12                        Next, the Dorneys challenge the sufficiency of the evidence to support the jury’s verdict.  The verdict will be sustained if there is any credible evidence to support it, particularly when it has the trial court’s approval.  See Fehring v. Republic Ins. Co., 118 Wis. 2d 299, 305-06, 347 N.W.2d 595 (1984).  The witnesses’ credibility and the weight afforded their testimony are the jury’s province.  See id.  It is this court’s duty to search for credible evidence to sustain the jury’s verdict. 

13                        Sufficient evidence supports the jury’s finding that White was not negligent for his failure to tender performance or schedule a closing during the grace period.  A reasonable view of the evidence supports White’s position that the Dorneys did not have the ability to perform.  The jury had the right to accept White’s expert’s testimony that a reasonable attorney would not misrepresent the ability of his clients to perform and would not schedule a closing knowing that his clients could not come up with the necessary funds by the closing date. 

14                        The jury could also reasonably find that the Dorneys were not able to comply with the five-day June deadline set by Klein.  In addition, the Dorneys instructed White not to transfer funds into Klein’s trust account even though that was a condition of the settlement offer.  The jury could reasonably determine that the Dorneys, not White, failed to perform within the time allowed.

15                        Sufficient evidence also supports the jury’s finding that White was not negligent when he abandoned other defenses and focused on the redemption period at the July 21 hearing.  White’s expert testified that White was

faced with trying to salvage what was best for his client in the face of something that was not going very well.  And rather than pursue tactics like requests for adjournment, which would probably not be granted … or make requests which the court appeared not to want to hear, he did what he could to try to salvage it for his client.

 

The evidence supports the finding that White made a reasonable tactical choice when he abandoned defenses of dubious merit in favor of a request for a redemption period.  He succeeded in getting the trial court to seriously consider granting strict foreclosure and a thirty-day redemption period.  The court ultimately changed its mind.  The ultimate lack of success does not establish that the strategy was incorrect, much less negligent. 

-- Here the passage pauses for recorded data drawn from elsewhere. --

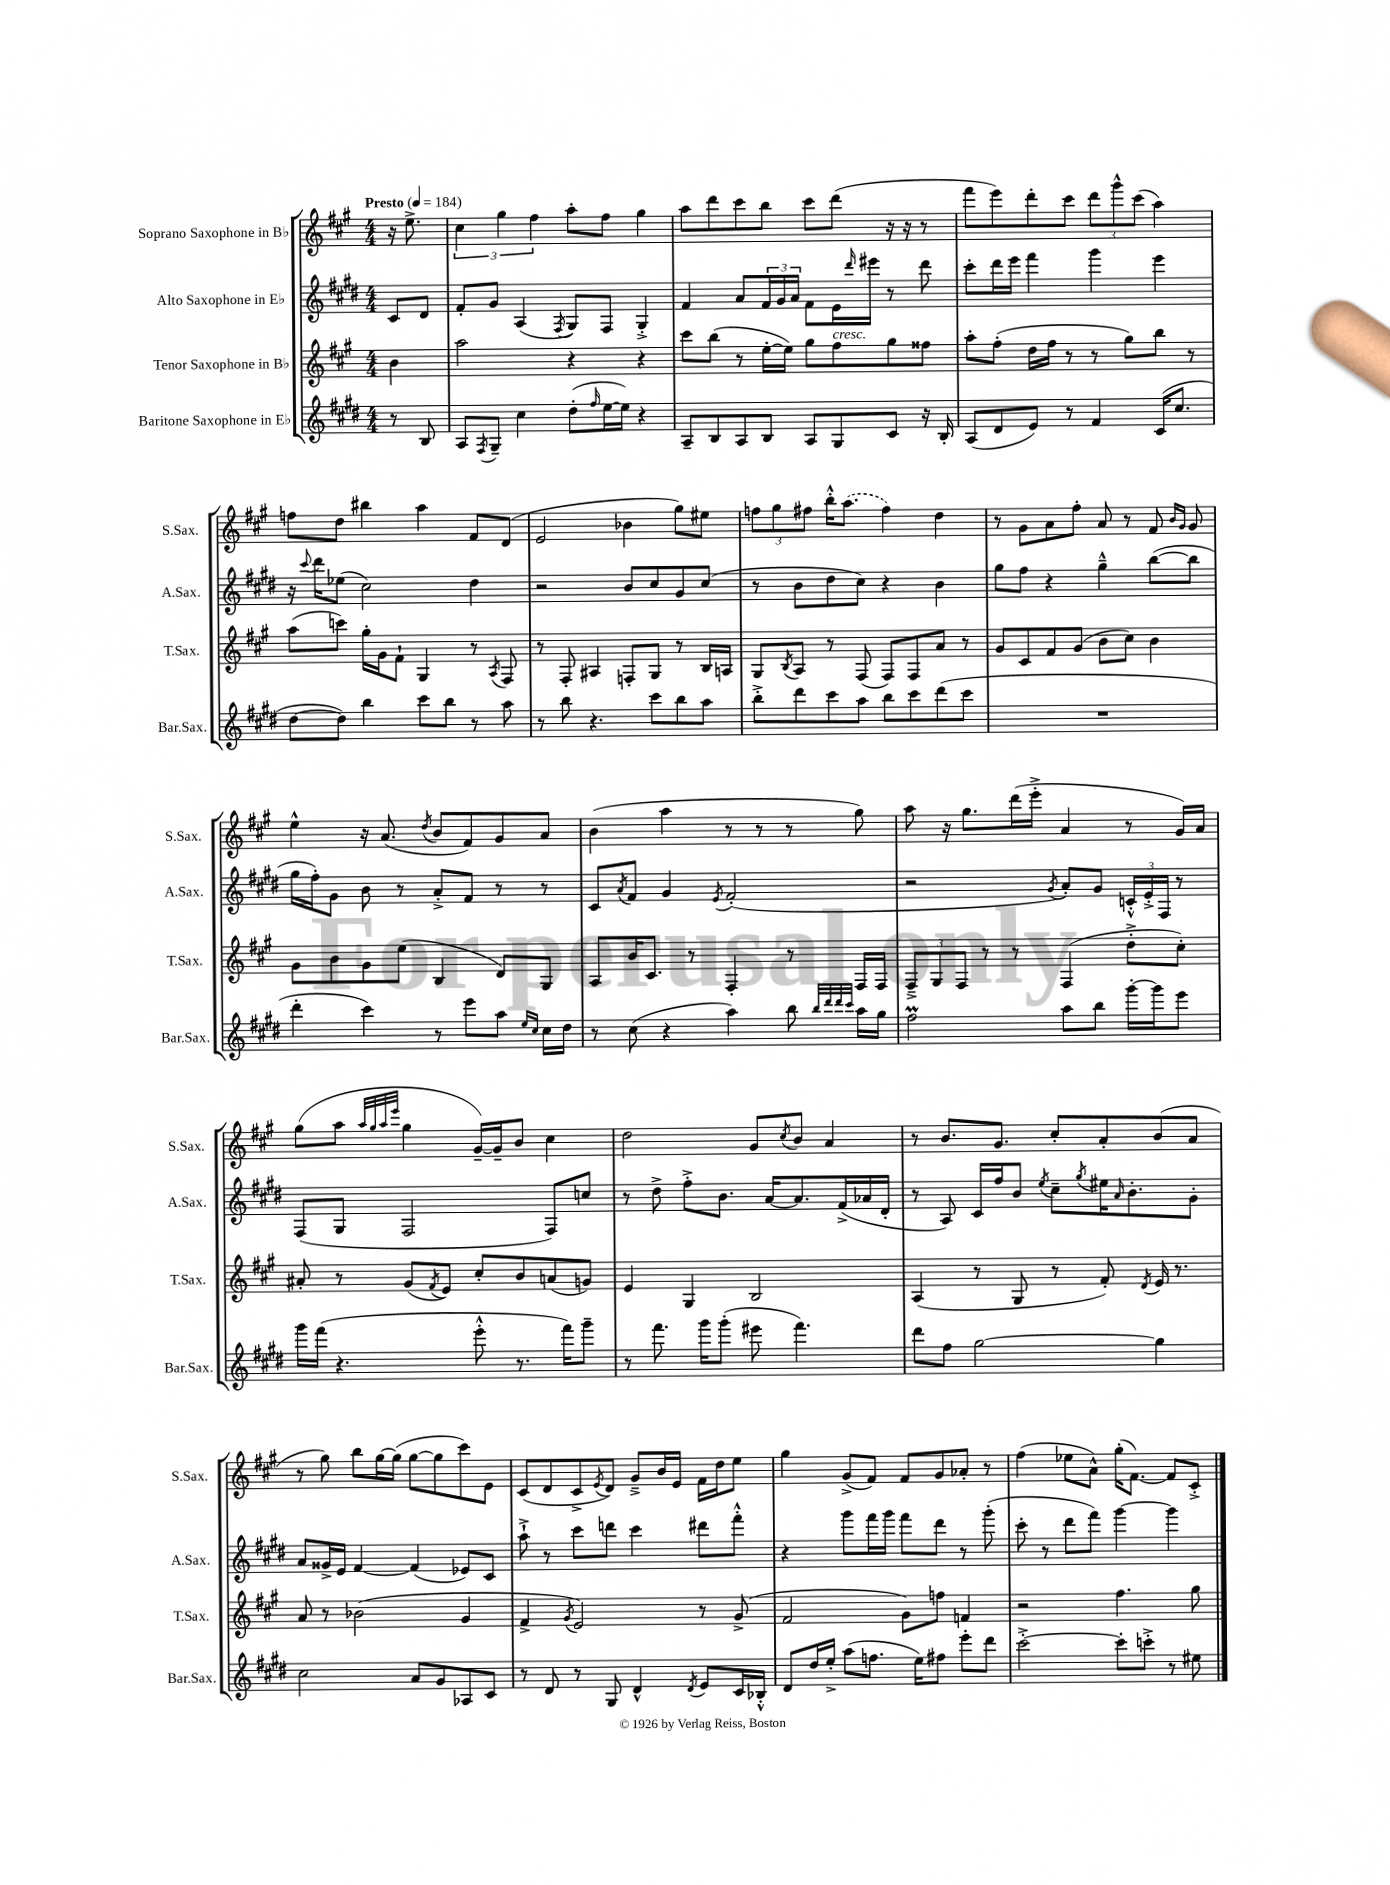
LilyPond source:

<<
\new StaffGroup <<
\new Staff = "s0" \with { instrumentName = "Soprano Saxophone in Bb" shortInstrumentName = "S.Sax." } {
    \clef treble \key a \major \numericTimeSignature \time 4/4 \partial 4 \tempo "Presto" 4 = 184
    r16 e''8.-> |
    \tuplet 3/2 { cis''4 gis''4 fis''4 } a''8-. fis''8 gis''4 |
    a''8 d'''8 cis'''8 b''8 cis'''8 d'''8( r16 r16 r8 |
    fis'''8 e'''8) d'''8-. cis'''8 \tuplet 3/2 { d'''8 gis'''8-^ cis'''8( } a''4) |
    f''8 d''8 bis''4 a''4 fis'8 d'8( |
    e'2 bes'4 gis''8) eis''8 |
    \tuplet 3/2 { f''8 gis''8 fis''8 } b''16-.-^ \once \slurDashed a''8.( fis''4) d''4 |
    r8 gis'8 a'8 fis''8-. a'8 r8 fis'8 \grace { b'16 gis'16 } gis'8 |
    e''4-^ r16 a'8.( \acciaccatura { d''8 } b'8 fis'8) gis'8 a'8 |
    b'4( a''4 r8 r8 r8 gis''8) |
    a''8 r16 gis''8. d'''16( e'''16-.-> a'4 r8 gis'16) a'16 |
    gis''8( a''8 \grace { a''32 gis''32 a''32 e'''32 } gis''4 gis'16~--) gis'16-- b'8 cis''4 |
    d''2 gis'8 \acciaccatura { cis''8 } b'8 a'4 |
    r8 b'8. gis'8. cis''8-. a'8-. b'8( a'8 |
    r8 gis''8) b''8 gis''16~ gis''16( gis''8~ gis''8 cis'''8) e'8 |
    cis'8( d'8 cis'8-> \acciaccatura { e'8 } d'8) gis'8---> b'16 e'16 fis'16 d''16 e''8 |
    gis''4 gis'8->( fis'8) fis'8 gis'8 aes'8-. r8 |
    fis''4( ees''8 a'8-^) gis''16-.( fis'8.~) fis'8 cis'8-.-> \bar "|." |
}
\new Staff = "s1" \with { instrumentName = "Alto Saxophone in Eb" shortInstrumentName = "A.Sax." } {
    \clef treble \key e \major \numericTimeSignature \time 4/4 \partial 4
    cis'8 dis'8 |
    fis'8-. gis'8 a4( \acciaccatura { fis8 } gis8) fis8 gis4-.-> |
    fis'4 a'8 \tuplet 3/2 { fis'16 gis'16 a'16 } fis'8 e'16 \grace { dis'''16 } eis'''16 r8 dis'''8 |
    cis'''8-. dis'''16 e'''16 fis'''4 gis'''4 e'''4 |
    r16 \appoggiatura { cis'''8 } dis'''16 ees''8( cis''2) dis''4 |
    r2 b'8 cis''8 gis'8 cis''8( |
    r8 b'8 dis''8 cis''8) r4 b'4 |
    gis''8 fis''8 r4 gis''4---^ b''8~( b''8 |
    gis''16 fis''16-.) gis'8 b'8 r8 a'8-.-> fis'8 r8 r8 |
    cis'8 \acciaccatura { a'8 } fis'8 gis'4 \acciaccatura { e'8 } fis'2-.( |
    r2 \acciaccatura { gis'8 } a'8-.) gis'8 \tuplet 3/2 { c'16-.-^ e'16-.-> fis16 } r8 |
    fis8( gis8 fis2 fis8) c''8 |
    r8 dis''8-> fis''8-.-> b'8. a'16~ a'8. fis'16->( aes'16 dis'16-. |
    r8 a8) cis'16 fis''16 b'8 \acciaccatura { e''8 } cis''8-- \acciaccatura { gis''8 } eis''16 \grace { a'16 } b'8.-. gis'8-. |
    a'8 gisis'16-> e'16 fis'4~ fis'4( ees'8) cis'8 |
    a''8-!-> r8 cis'''8 d'''8 cis'''4 dis'''8 fis'''8-.-^ |
    r4 gis'''8 fis'''16 gis'''16 fis'''8 dis'''8 r8 gis'''8-.( |
    cis'''8-. r8 dis'''8 fis'''8) gis'''4~ gis'''4 \bar "|." |
}
\new Staff = "s2" \with { instrumentName = "Tenor Saxophone in Bb" shortInstrumentName = "T.Sax." } {
    \clef treble \key a \major \numericTimeSignature \time 4/4 \partial 4
    b'4 |
    a''2 r4 r4 |
    cis'''8 b''8( r8 e''16~-. e''16) gis''8 fis''8^\markup { \italic "cresc." } gis''8 fisis''8 |
    a''8-. fis''8-.( d''16 fis''16 r8 r8 gis''8) b''8 r8 |
    a''8( c'''8) gis''16-. gis'16 fis'8-! gis4 r8 \acciaccatura { a8 } fis8 |
    r8 fis8-. ais4 f8-. gis8 r8 b16 a16 |
    gis8 \acciaccatura { b8 } a8 r8 fis8( fis8) fis8 a'8 r8 |
    gis'8 cis'8 fis'8 gis'8( b'8 cis''8) b'4 |
    gis'8 b'8 gis'8 e''8( b4 d'8) gis8 |
    a8 b'16 cis'8. r8 fis4-. r8 fis16 fis16 |
    \tuplet 3/2 { fis8---> gis8 fis8 } r8 r8 fis4( d''8-.-> cis''8-.) |
    ais'8-. r8 gis'8( \acciaccatura { fis'8 } e'8) cis''8-. b'8 a'8( g'8) |
    e'4 gis4 b2 |
    a4( r8 gis8 r8 fis'8-.) \acciaccatura { d'8 } e'16 r8. |
    a'8 r8 bes'2( gis'4 |
    fis'4-> \acciaccatura { gis'8 } e'2) r8 gis'8->( |
    fis'2 gis'8) f''8 f'4 |
    r2 fis''4. gis''8 \bar "|." |
}
\new Staff = "s3" \with { instrumentName = "Baritone Saxophone in Eb" shortInstrumentName = "Bar.Sax." } {
    \clef treble \key e \major \numericTimeSignature \time 4/4 \partial 4
    r8 b8 |
    a8 \acciaccatura { fis8 } gis8-- cis''4 dis''8-.( \grace { fis''16 } e''16~ e''16) r4 |
    a8-- b8 a8 b8 a8 gis8 cis'8 r16 b16-. |
    a8( dis'8 e'8) r8 fis'4 cis'16( cis''8. |
    dis''8~ dis''8) b''4 cis'''8 b''8 r8 a''8 |
    r8 b''8 r4. cis'''8 b''8 a''8 |
    b''8-.-> dis'''8 cis'''8 a''8 b''8 cis'''8 dis'''8( cis'''8 |
    R1 |
    dis'''4-. cis'''4) r8 e'''8 a''8 \grace { e''16 cis''16 } cis''16 dis''16 |
    r8 cis''8( r4 a''4) b''8 \grace { b''32 dis'''32 dis'''32 cis'''32 } a''16 gis''16 |
    fis''2\prall a''8 b''8 gis'''16~-. gis'''16 e'''8 |
    gis'''16 fis'''16( r4. e'''8-.-^ r8. fis'''16) gis'''8-- |
    r8 fis'''8. gis'''16 gis'''8-.( eis'''8 fis'''4.) |
    dis'''8 fis''8 gis''2~ gis''4 |
    cis''2 a'8 gis'8 aes8 cis'8 |
    r8 dis'8 r8 gis8 dis'4-^ \acciaccatura { dis'8 } e'8 cis'16 bes16-.-^ |
    dis'8 dis''16 e''16-.-> a''8( f''8. e''16) fis''8 e'''8-. dis'''8 |
    cis'''2~-.-> cis'''8-. c'''8-.-> r8 eis''8 \bar "|." |
}
>>
>>
\layout { \context { \Score \remove "Bar_number_engraver" } }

            By the Court.—Judgment affirmed.

            This opinion will not be published.  See Wis. Stat. Rule 809.23(1)(b)5 (1997-98).

 


 



[1]  In this decision, as in our previous decision, we assume without holding that the contract allowed the Dorneys to make the balloon payment within 30 days after May 1, 1993.  The parties have not briefed that issue and have assumed that this interpretation is correct.  Because it does not affect our decision, we accept that interpretation.